First impressions of CUDA 6 managed memory

I’ve started experimenting with CUDA 6 managed memory the past few days, and wanted to share a few notes for those who are curious about this new feature. (My tests have been with the CUDA 6 release candidate, and a GK208 and GM107 card in a PCI Express 2.0 motherboard running Ubuntu 13.04. To streamline testing, I’ve been using my CUDA 6 fork of PyCUDA, so YMMV, but hopefully not very much.)

First some qualitative observations (some of this can be deduced from the manual but not everyone can read that yet):

  • You should think of managed memory as device memory that you can access from the host, rather than host memory you can access on a device. (The driver API explicitly treats it as device memory.) As a result, managed memory is bound to the GPU that is active when you create it, and data does not migrate between GPUs.
  • When you allocate managed memory, the driver allocates memory on both the host and device at the same time. If you check your device free memory immediately afterward cudaMallocManaged, you will see the free memory reduced by the amount you allocated.
  • As a result of the previous point, managed memory cannot be used to access arrays in host memory that do not also fit in device memory. I had briefly imagined that managed memory would allow me to treat host memory as a page buffer backing arrays larger than the device memory, but that doesn't work.
  • They are not kidding about the concurrency limitations. Fail to synchronize with the appropriate streams before accessing managed memory on the host, and *BOOM* segfault (just like you dereferenced a bogus address).

    This makes CUDA bindings for managed memory a bit awkward in languages with a runtime that tries to protect you from memory access violations (like Python). I currently don’t have any good strategy to prevent the Python interpreter from segfaulting completely if host access happens at an inappropriate time.

And some more quantitative observations from microbenchmarking with strided, linear access patterns on a 400+ MB contiguous array:

  • Managed memory transfer from host to device (presumably triggered by a page fault on the device) appears to copy the entire array, regardless of how much of the array is accessed on the device. The time spent transferring the data is about 30% longer than doing an explicit cudaMemcpy on the Kepler GK208 and 70% longer on the Maxwell GM107.
  • Managed memory transfer from device to host (initiated by page fault on the host) behaves very differently. The transfer from device to host takes 6x longer on the GK208 and 8x longer on the GM107 compared to cudaMemcpy. However, unlike the host-to-device direction, the transfers appear to have 4096 byte granularity (the VM page size on Linux). This means that you can see a big improvement with implicit transfers compared to a full cudaMemcpy if you sparsely access a managed data structure on the host after a kernel processes it.

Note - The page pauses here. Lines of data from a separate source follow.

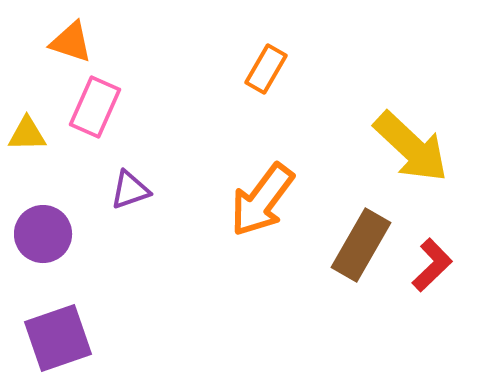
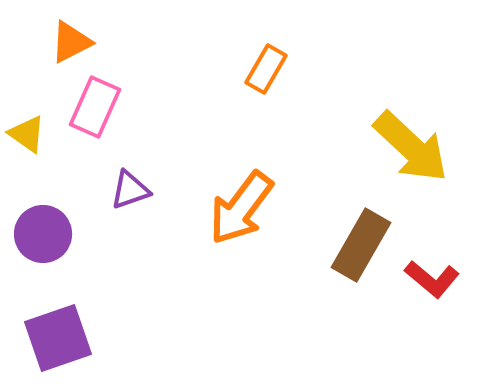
orange triangle: rotated 45 degrees counterclockwise
yellow triangle: rotated 36 degrees clockwise
orange arrow: moved 21 px left, 8 px down
red L-shape: moved 14 px down; rotated 84 degrees clockwise
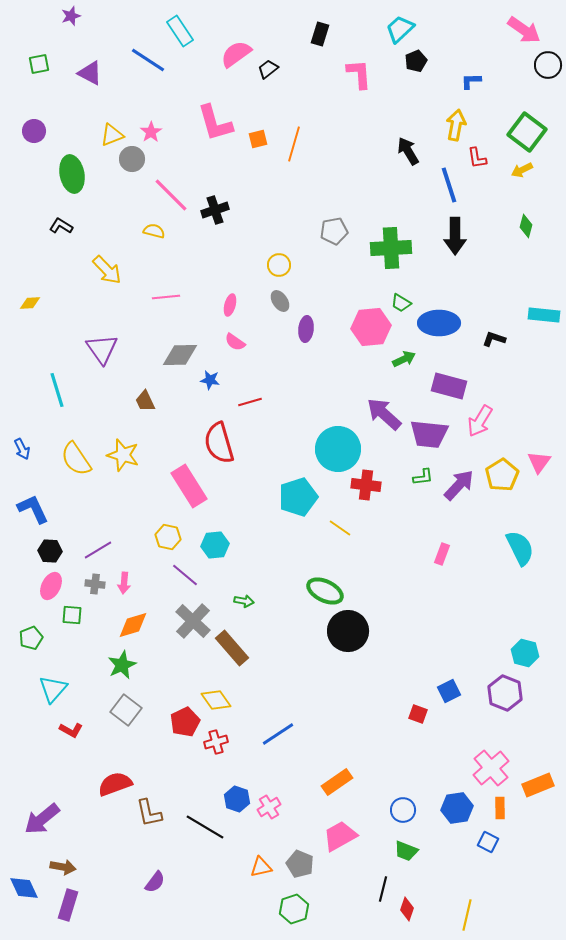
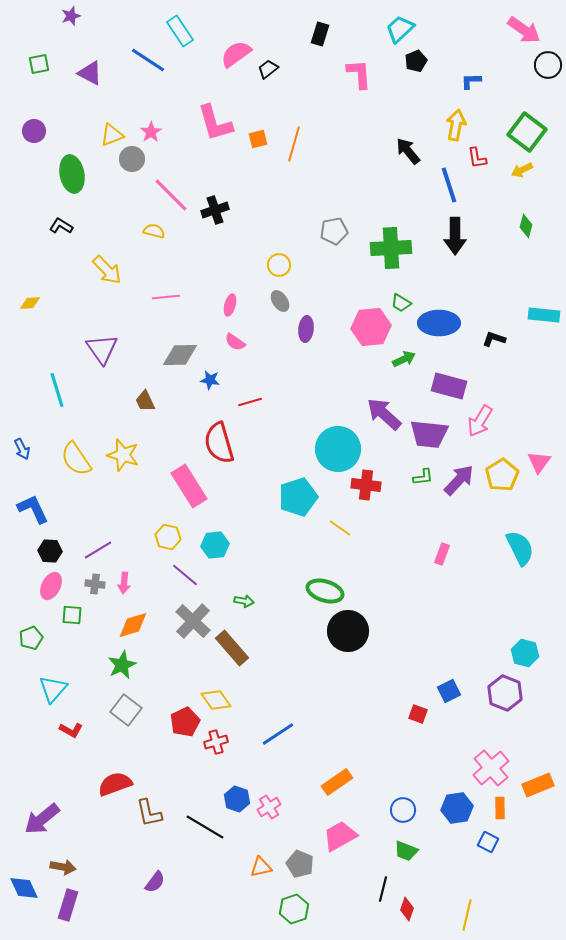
black arrow at (408, 151): rotated 8 degrees counterclockwise
purple arrow at (459, 485): moved 5 px up
green ellipse at (325, 591): rotated 9 degrees counterclockwise
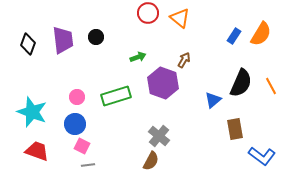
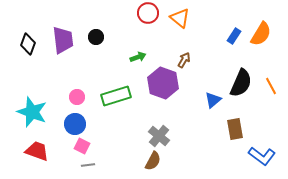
brown semicircle: moved 2 px right
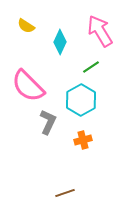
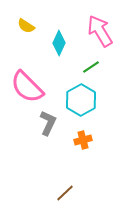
cyan diamond: moved 1 px left, 1 px down
pink semicircle: moved 1 px left, 1 px down
gray L-shape: moved 1 px down
brown line: rotated 24 degrees counterclockwise
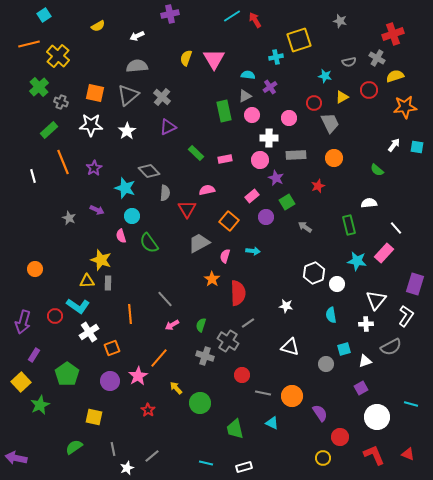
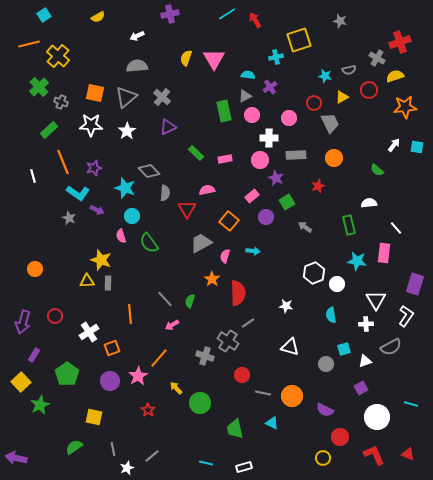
cyan line at (232, 16): moved 5 px left, 2 px up
yellow semicircle at (98, 26): moved 9 px up
red cross at (393, 34): moved 7 px right, 8 px down
gray semicircle at (349, 62): moved 8 px down
gray triangle at (128, 95): moved 2 px left, 2 px down
purple star at (94, 168): rotated 14 degrees clockwise
gray trapezoid at (199, 243): moved 2 px right
pink rectangle at (384, 253): rotated 36 degrees counterclockwise
white triangle at (376, 300): rotated 10 degrees counterclockwise
cyan L-shape at (78, 306): moved 113 px up
green semicircle at (201, 325): moved 11 px left, 24 px up
purple semicircle at (320, 413): moved 5 px right, 3 px up; rotated 150 degrees clockwise
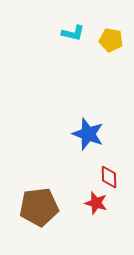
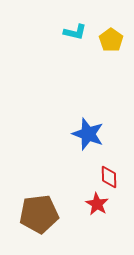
cyan L-shape: moved 2 px right, 1 px up
yellow pentagon: rotated 25 degrees clockwise
red star: moved 1 px right, 1 px down; rotated 15 degrees clockwise
brown pentagon: moved 7 px down
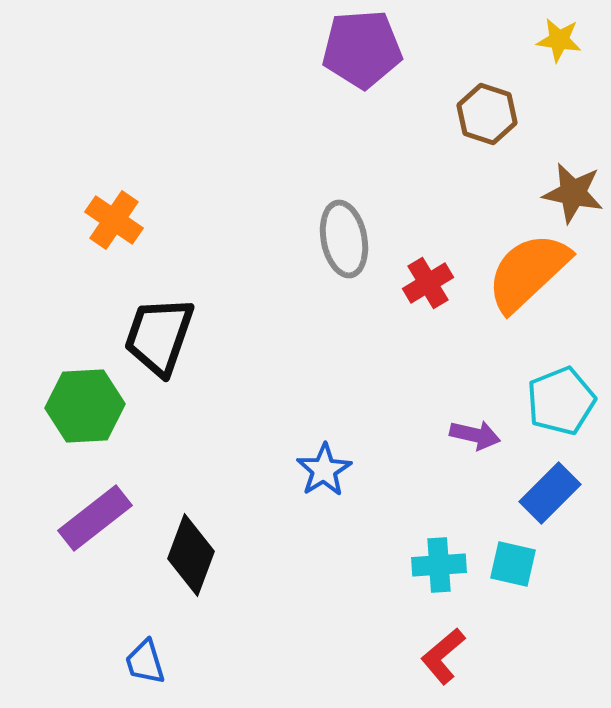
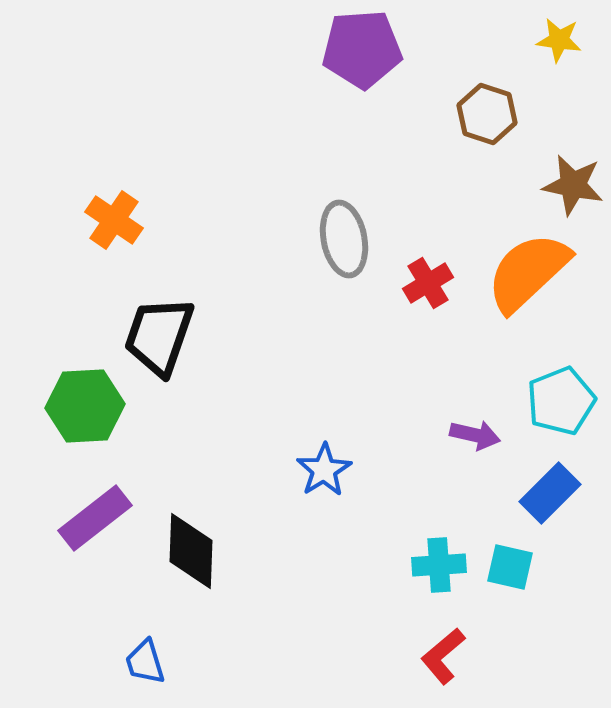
brown star: moved 8 px up
black diamond: moved 4 px up; rotated 18 degrees counterclockwise
cyan square: moved 3 px left, 3 px down
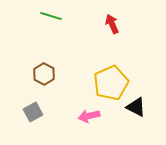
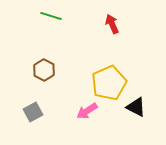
brown hexagon: moved 4 px up
yellow pentagon: moved 2 px left
pink arrow: moved 2 px left, 5 px up; rotated 20 degrees counterclockwise
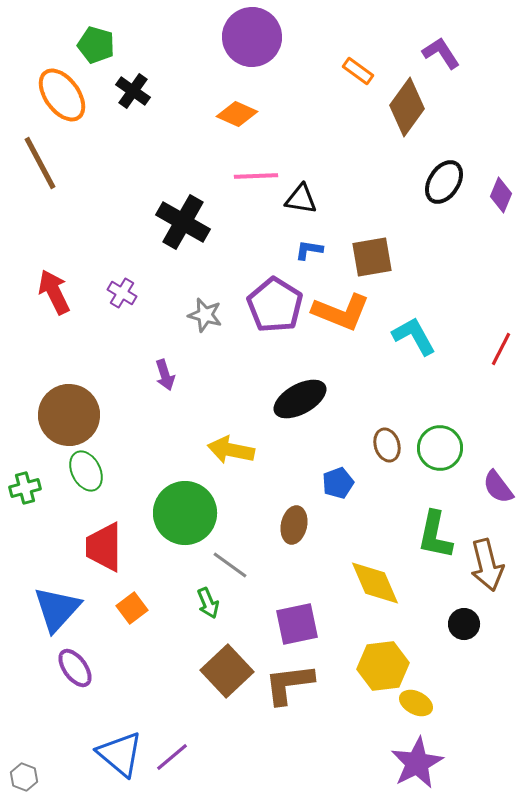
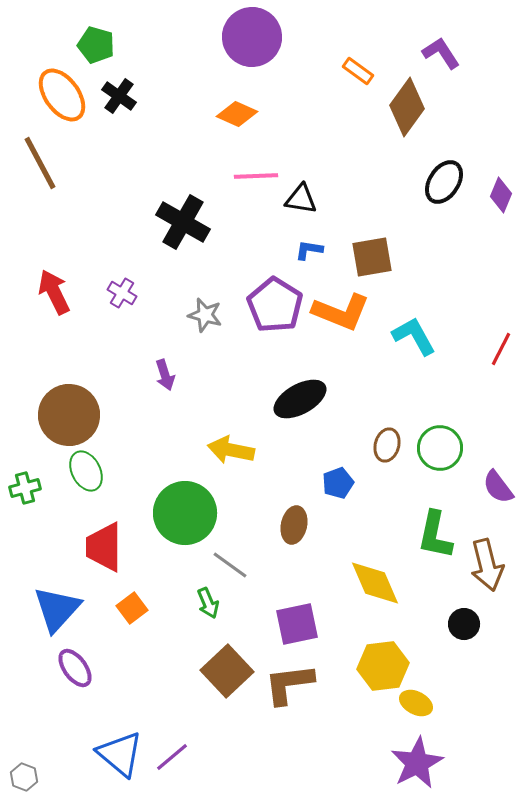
black cross at (133, 91): moved 14 px left, 5 px down
brown ellipse at (387, 445): rotated 32 degrees clockwise
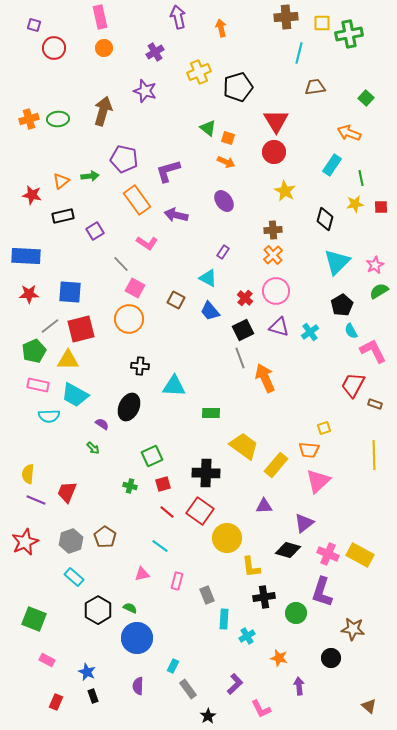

Based on the above, it sounds like both Kepler and this first release of Maxwell hardware lack the virtual memory capability on the device required to transfer individual pages of memory from the host on demand. The host CPU can (and does) transfer individual pages from the device as they are needed, but the ability comes at a pretty high bandwidth efficiency cost. Interestingly, GM107 seems to actually have lower managed memory performance than Kepler at the moment.

Has anyone else had time to play with managed memory?

One followup:

If 2 GPUs are present in the system, and they are not capable of accessing each other’s memory, managed memory allocations will behave just like pagelocked, zero copy host memory. You have to use the CUDA_VISIBLE_DEVICES environment variable to limit your program to one CUDA device in order to avoid this.

This is explained in the CUDA C Programming Guide, but it still confused me when I tried running both the GK208 and GM107 in the same system and all my benchmarks changed.